[Records provided — start]

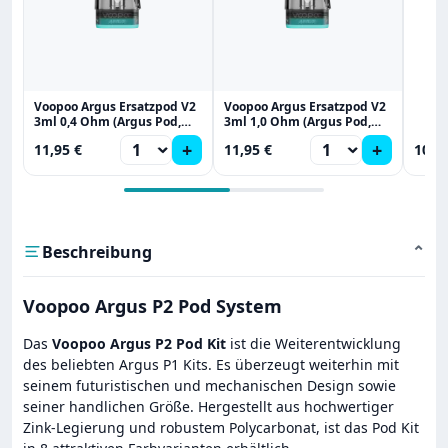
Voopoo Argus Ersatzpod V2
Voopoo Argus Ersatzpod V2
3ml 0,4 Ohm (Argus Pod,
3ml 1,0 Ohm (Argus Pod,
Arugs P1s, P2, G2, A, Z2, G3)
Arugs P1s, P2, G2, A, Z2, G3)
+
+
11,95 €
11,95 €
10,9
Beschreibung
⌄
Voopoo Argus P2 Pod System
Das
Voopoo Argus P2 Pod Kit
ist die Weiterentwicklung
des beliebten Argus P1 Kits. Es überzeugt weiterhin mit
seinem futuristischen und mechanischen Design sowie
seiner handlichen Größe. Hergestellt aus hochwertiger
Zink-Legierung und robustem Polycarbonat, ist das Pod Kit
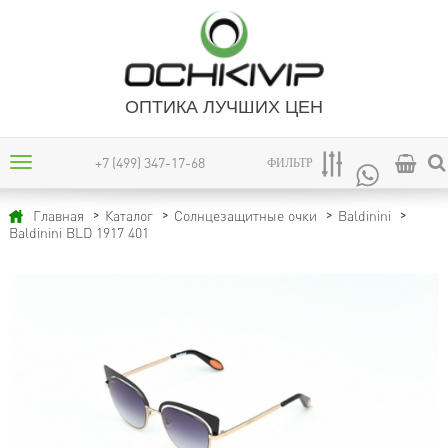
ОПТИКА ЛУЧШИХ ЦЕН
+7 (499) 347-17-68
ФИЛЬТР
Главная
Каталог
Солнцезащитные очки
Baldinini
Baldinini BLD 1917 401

[Records provided — finish]

Directive >> Wherever "Argus" appears in a line of the entries, copy that line.

Answer to the problem >>
Voopoo Argus Ersatzpod V2
Voopoo Argus Ersatzpod V2
3ml 0,4 Ohm (Argus Pod,
3ml 1,0 Ohm (Argus Pod,
Voopoo Argus P2 Pod System
Voopoo Argus P2 Pod Kit
des beliebten Argus P1 Kits. Es überzeugt weiterhin mit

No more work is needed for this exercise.